Sometimes you have to question the timing of things like product announcements. It might be a coincidence, certainly, but if it looks too perfect? It makes you wonder.

Take the Steam Deck, the handheld Steam machine that has just been announced formally today.

I’m sure Valve was already pretty close to revealing the Steam Deck – it’s been rumoured long enough – but when the Nintendo Switch Pro rumours turned out to be just a mid-generation facelift? It might just have incentivised Gabe Newell and Valve to bring its more powerful handheld into the public eye, to try and snap up some of those disappointed Nintendo fans.

Good timing, then, whatever the reason. But what are the key selling points of the Steam Deck, then, over and above the very-not-Pro Nintendo Switch?

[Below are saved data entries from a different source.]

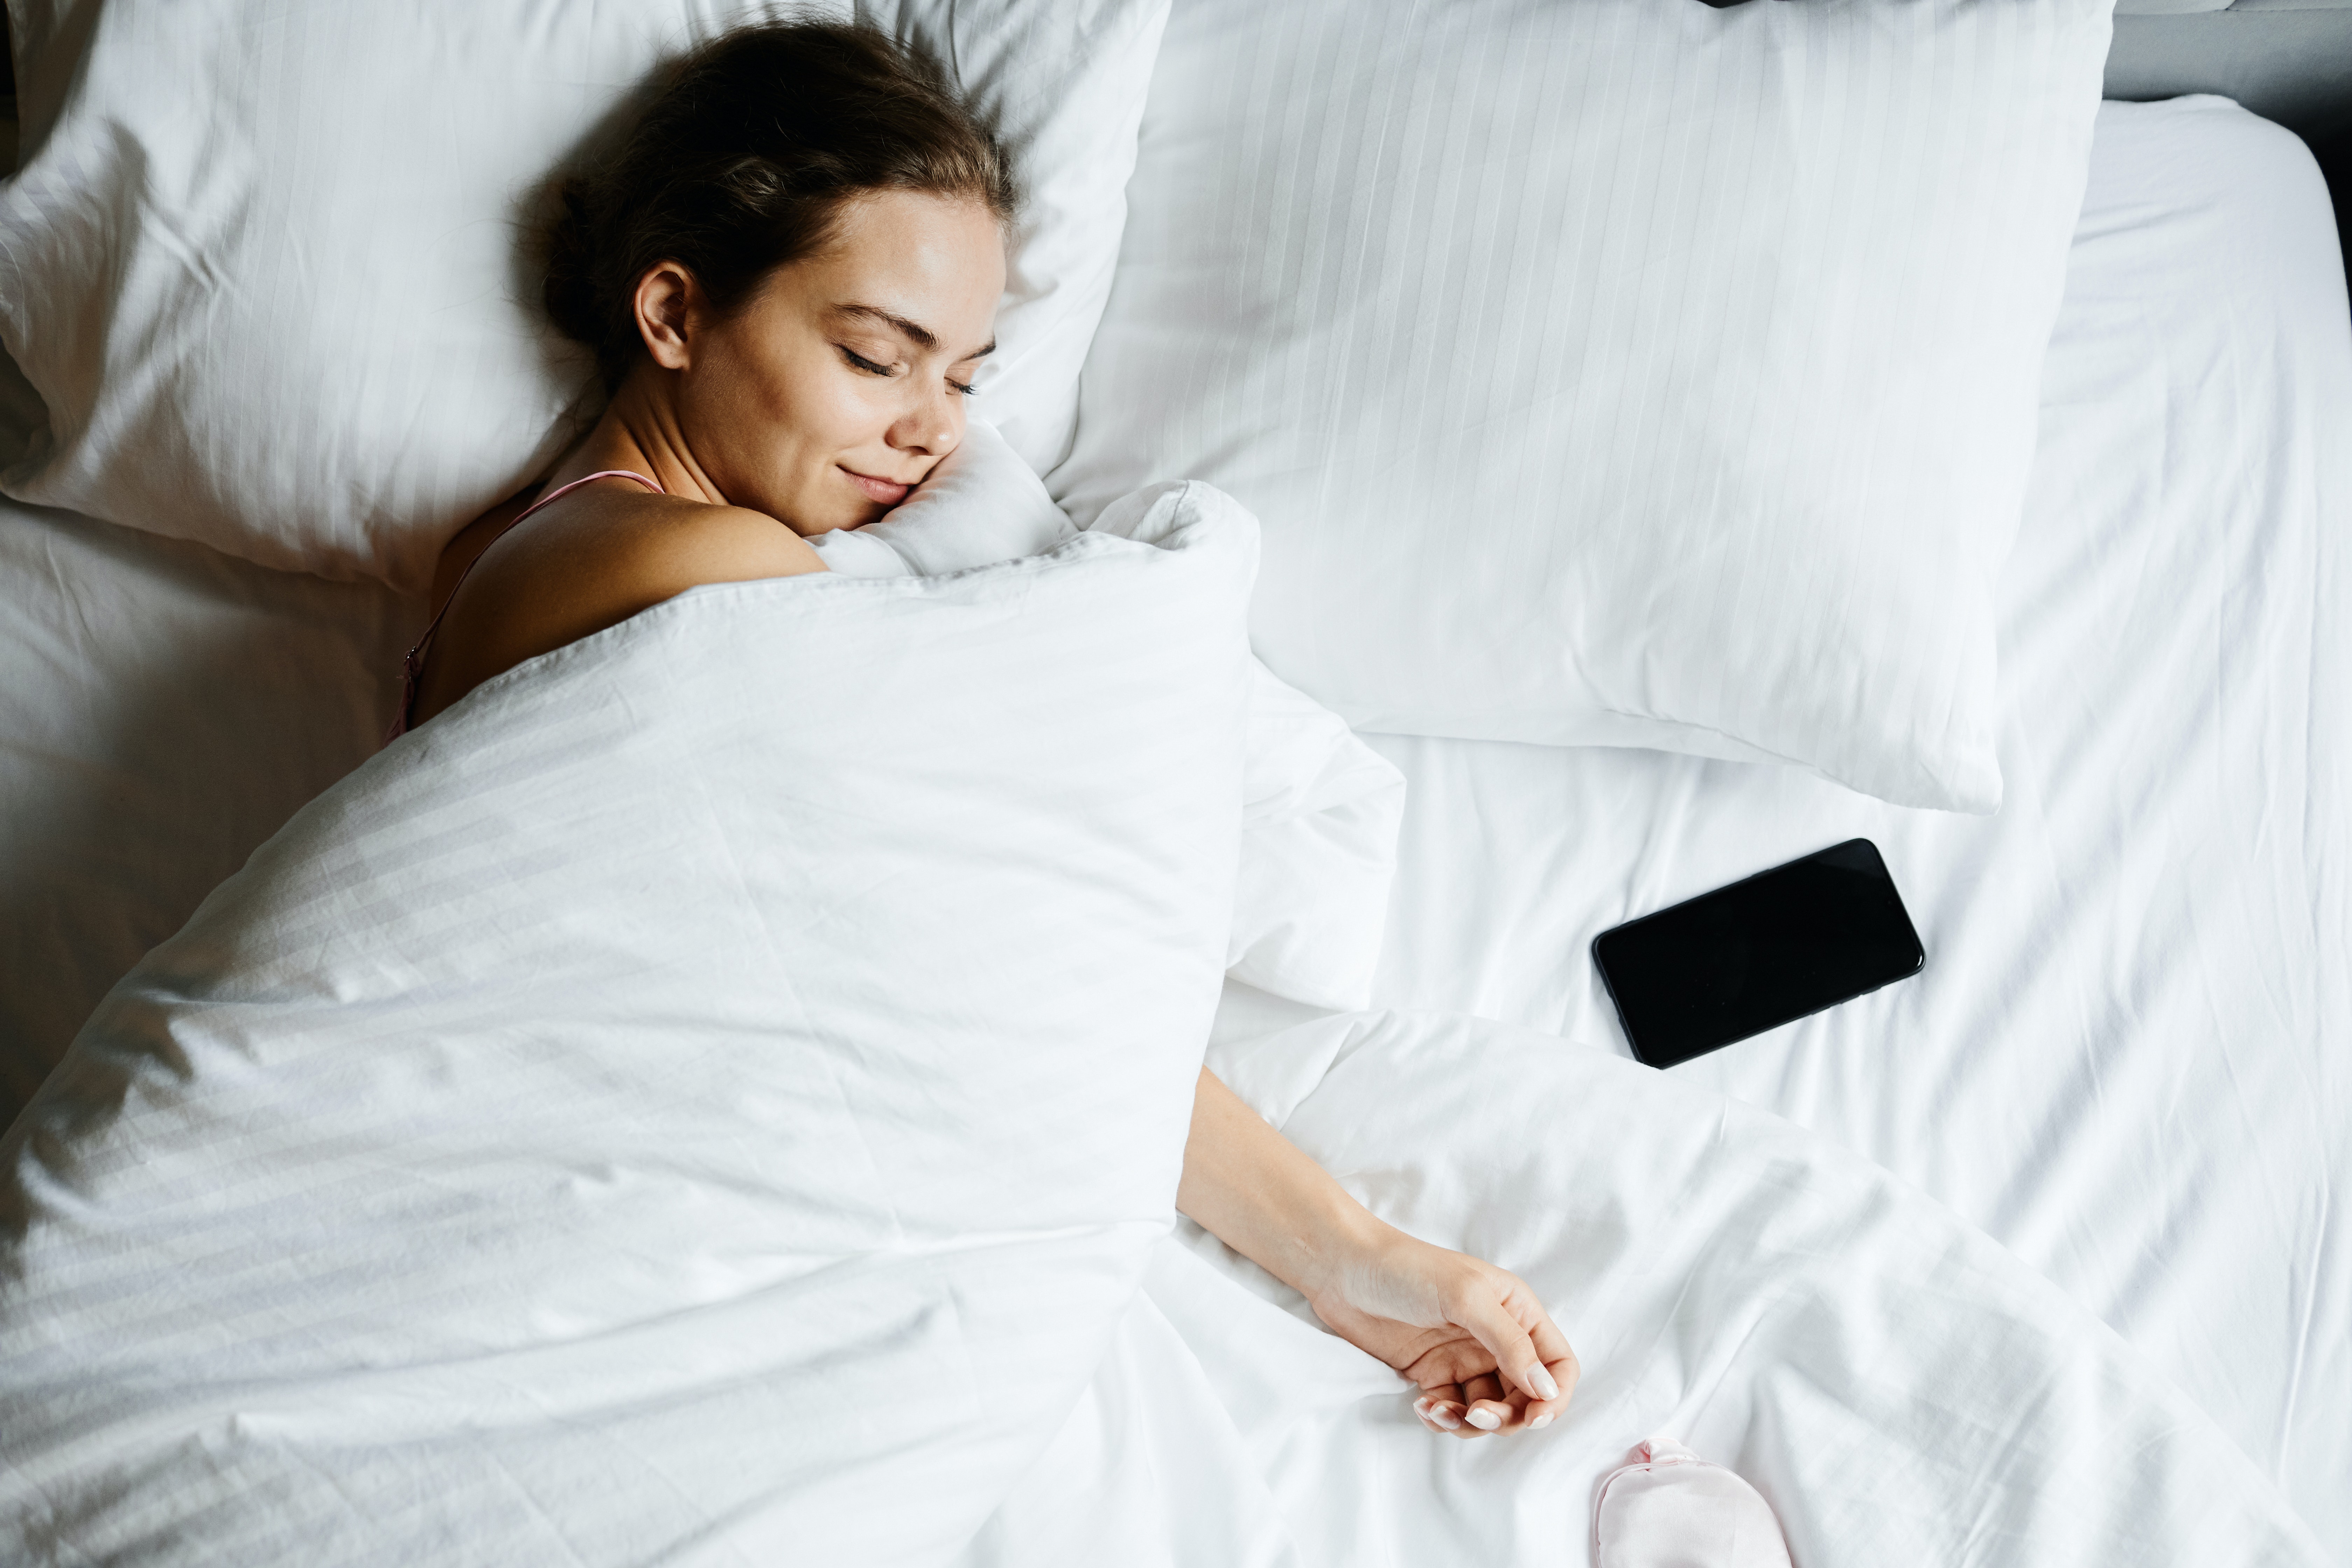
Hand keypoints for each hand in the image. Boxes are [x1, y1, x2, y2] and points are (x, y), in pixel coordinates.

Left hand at [1305, 1224, 1577, 1437]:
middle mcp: (1496, 1337)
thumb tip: (1546, 1390)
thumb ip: (1510, 1343)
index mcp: (1517, 1312)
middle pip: (1525, 1396)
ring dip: (1471, 1423)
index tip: (1534, 1418)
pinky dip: (1443, 1418)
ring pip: (1489, 1411)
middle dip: (1507, 1416)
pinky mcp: (1432, 1373)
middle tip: (1477, 1415)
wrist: (1342, 1270)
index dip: (1554, 1395)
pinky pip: (1453, 1411)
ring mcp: (1464, 1357)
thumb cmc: (1407, 1269)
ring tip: (1439, 1410)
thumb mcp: (1466, 1298)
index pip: (1557, 1363)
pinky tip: (1422, 1405)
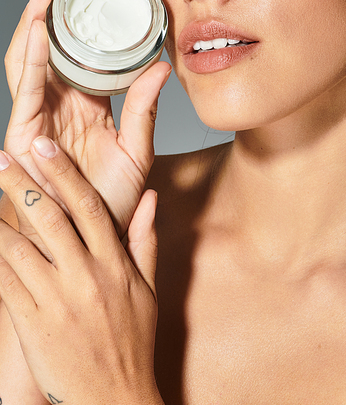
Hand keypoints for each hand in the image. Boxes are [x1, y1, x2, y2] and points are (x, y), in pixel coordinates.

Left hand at [0, 142, 163, 404]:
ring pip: (22, 248)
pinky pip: (6, 285)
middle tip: (3, 156)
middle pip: (51, 218)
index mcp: (115, 263)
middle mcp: (87, 276)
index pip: (89, 205)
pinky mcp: (34, 325)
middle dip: (23, 183)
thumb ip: (145, 239)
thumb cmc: (132, 343)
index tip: (45, 147)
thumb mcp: (149, 289)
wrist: (115, 400)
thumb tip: (150, 197)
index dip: (64, 172)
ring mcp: (59, 301)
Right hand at [4, 0, 170, 248]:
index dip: (85, 26)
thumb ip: (145, 110)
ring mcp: (38, 119)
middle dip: (53, 12)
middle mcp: (59, 108)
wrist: (89, 247)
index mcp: (87, 108)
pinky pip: (25, 90)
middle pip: (51, 50)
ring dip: (35, 24)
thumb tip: (163, 67)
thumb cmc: (109, 205)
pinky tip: (34, 30)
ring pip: (31, 62)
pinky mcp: (22, 134)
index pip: (82, 56)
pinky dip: (27, 58)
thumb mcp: (136, 151)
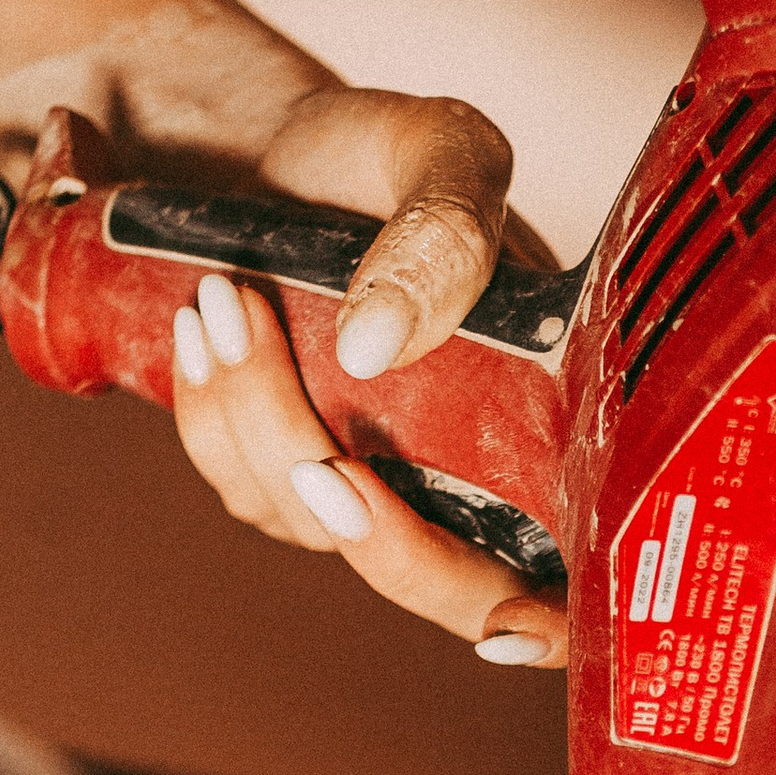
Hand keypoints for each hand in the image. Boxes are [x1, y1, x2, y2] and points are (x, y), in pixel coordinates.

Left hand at [167, 81, 568, 666]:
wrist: (280, 144)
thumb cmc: (384, 154)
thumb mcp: (438, 154)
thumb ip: (439, 233)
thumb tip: (376, 344)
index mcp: (551, 420)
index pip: (572, 576)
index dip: (545, 626)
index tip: (502, 630)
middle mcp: (473, 471)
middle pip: (439, 586)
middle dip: (372, 531)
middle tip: (323, 459)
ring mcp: (378, 482)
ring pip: (320, 524)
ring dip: (260, 427)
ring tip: (226, 300)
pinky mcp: (292, 470)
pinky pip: (248, 486)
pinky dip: (215, 417)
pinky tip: (203, 331)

For starters, it will be more powerful. Rather than the weedy Nvidia Tegra part paired with 4GB of RAM in the Nintendo Switch, the Steam Deck is powered by a custom AMD APU with 8 Xen 2 CPU threads, 8 RDNA2 Compute Units on the GPU, and 16GB of RAM.

The Steam Deck is also competitively priced, for something that looks considerably beefier than the Nintendo Switch. It starts at $400 US / £350 for a version kitted out with 64GB of eMMC storage, with upgraded models increasing the storage to larger NVMe drives, and adding some extra bits into the bundle.

And then there’s the library of games. According to Valve, the Steam Deck will allow players to run anything in their Steam library. (Though the Steam Deck does run SteamOS, the custom Linux operating system that Valve built to power its devices like the Steam Deck, which hasn’t always had the best support compared to standard Windows PCs.) You might have to sacrifice some settings to get it to play nicely, and the battery life might struggle if a game is too demanding, but you can play the latest AAA titles, apparently.

All the other stuff is pretty standard for a Nintendo Switch competitor: the form factor, the screen size, the control layout, the optional dock for playing games on your telly. The Steam Deck will also support voice chat natively, which is a bit of a win over Nintendo’s clunky mobile app solution. The controllers don’t look to detach like Nintendo’s Joy-Con, though.

So that’s it. The Steam Deck is real, it’s coming soon, it’s relatively sensibly priced, and it (apparently) plays your whole Steam library. Pre-orders will open on July 16 at 10am PDT / 6pm BST, in part to help Valve gauge manufacturing levels, but also, to try and deter scalpers.

Also, it looks like a Game Gear, and we’re very much here for that.